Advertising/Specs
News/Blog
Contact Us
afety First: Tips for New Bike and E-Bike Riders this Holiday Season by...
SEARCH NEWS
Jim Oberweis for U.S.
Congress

==

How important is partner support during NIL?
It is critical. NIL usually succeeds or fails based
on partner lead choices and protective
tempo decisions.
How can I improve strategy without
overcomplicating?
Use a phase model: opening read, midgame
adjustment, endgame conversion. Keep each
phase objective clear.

| Aufgabe |
Zitiere die Zeilen ab der Zeile mit „How important is partner support during NIL?“ bis einschließlich der Zeile mit „phase objective clear.“ unverändert.

| Ergebnis |
How important is partner support during NIL?
It is critical. NIL usually succeeds or fails based
on partner lead choices and protective
tempo decisions.
How can I improve strategy without
overcomplicating?
Use a phase model: opening read, midgame
adjustment, endgame conversion. Keep each
phase objective clear.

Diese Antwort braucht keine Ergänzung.